Charcoal-making site, Lugduff, Co. Wicklow
Co. Wicklow |
Kilns
Scattered across the slopes around Glendalough's Upper Lake and in the vicinity of Reefert Church, more than a hundred oval earthen platforms sit quietly in the landscape, easy to walk past without a second thought.
Each one measures roughly nine metres by six, and they appear at irregular intervals on the northern and southern sides of the lake and to the west and south-west of the church. They are the remnants of a charcoal-making industry, the physical signatures of a process that was once widespread across wooded upland areas.
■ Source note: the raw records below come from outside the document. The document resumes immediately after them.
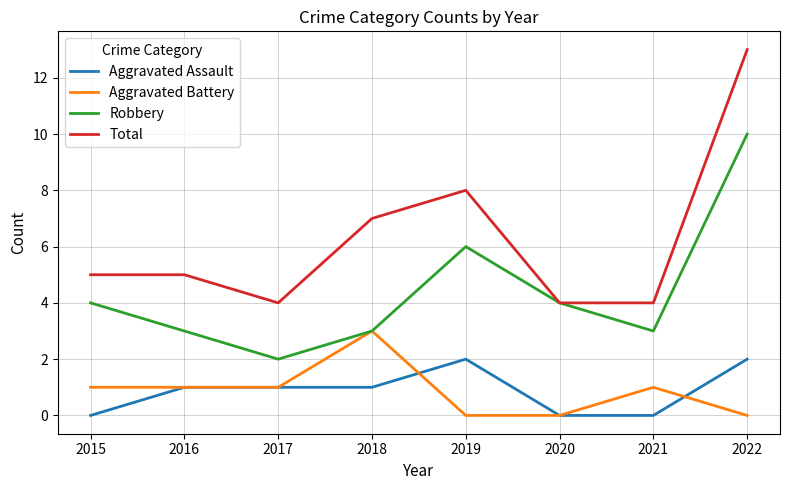

At which label is Total closest to 8?

2019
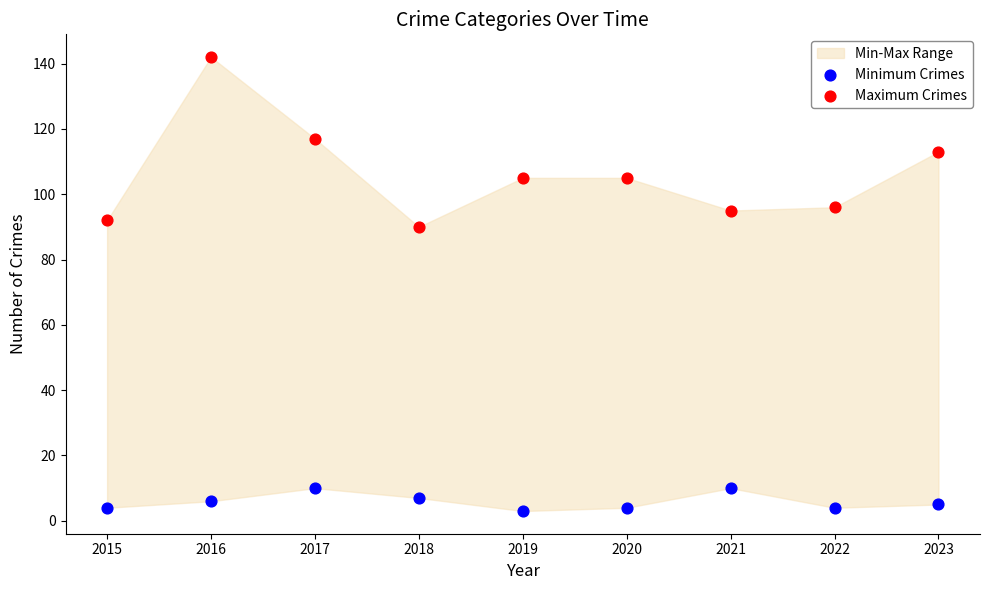

Which series has the largest Y range (max minus min)?

Maximum Crimes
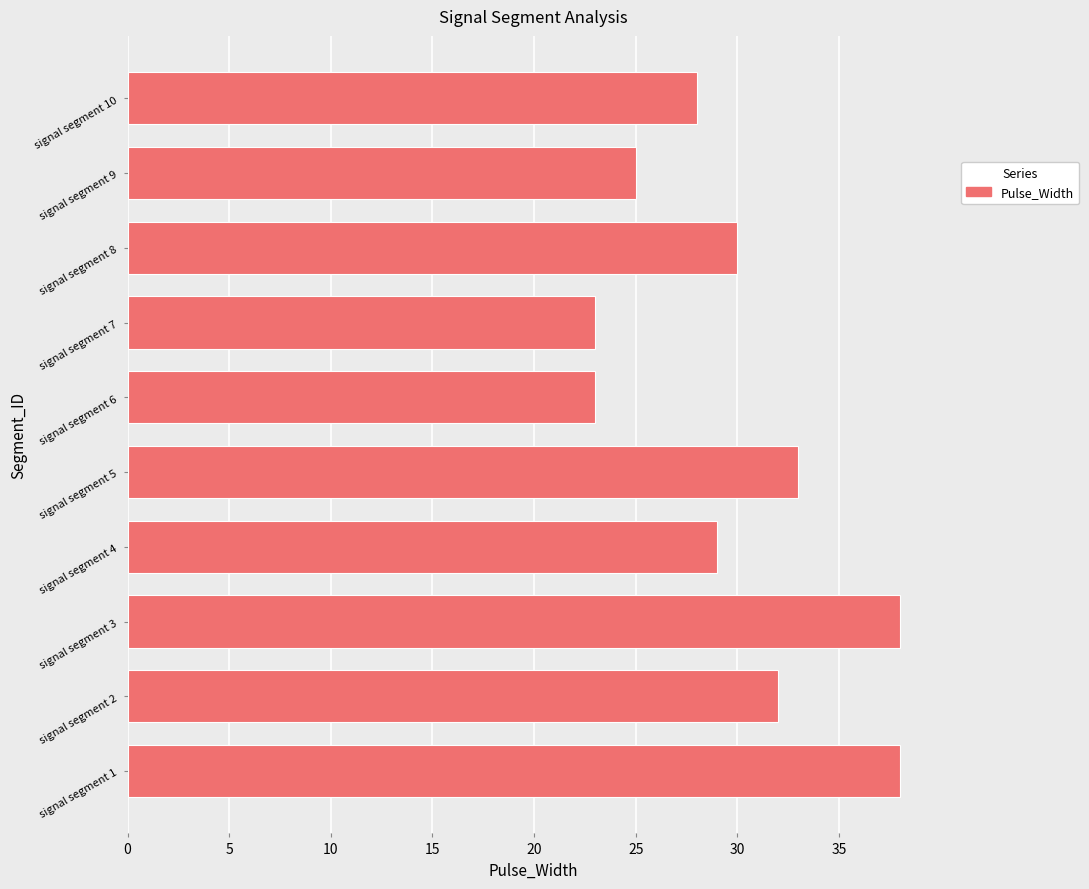

What is the sum of all values?

299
The platforms, sometimes called hearths or pitsteads, were levelled into hillsides to create a flat, stable surface on which a charcoal burn could take place. Wood was stacked in a careful mound, covered with turf or earth to control the air supply, and allowed to smoulder slowly for days at a time. The resulting charcoal was a vital industrial fuel, used in smelting and iron-working. At Lugduff, the sheer number of platforms, recorded as 75 in one survey and a further 40 in another, suggests this was not occasional or small-scale work. References to the site appear in scholarship going back to at least 1940, when Ua Riain noted the platforms, with later work by Healy in 1972 corroborating and extending that count. The proximity of so many sites to both the Upper Lake and Reefert Church raises questions about the period of activity and its relationship to the wider monastic and post-monastic landscape of Glendalough, though the surviving record does not firmly answer them.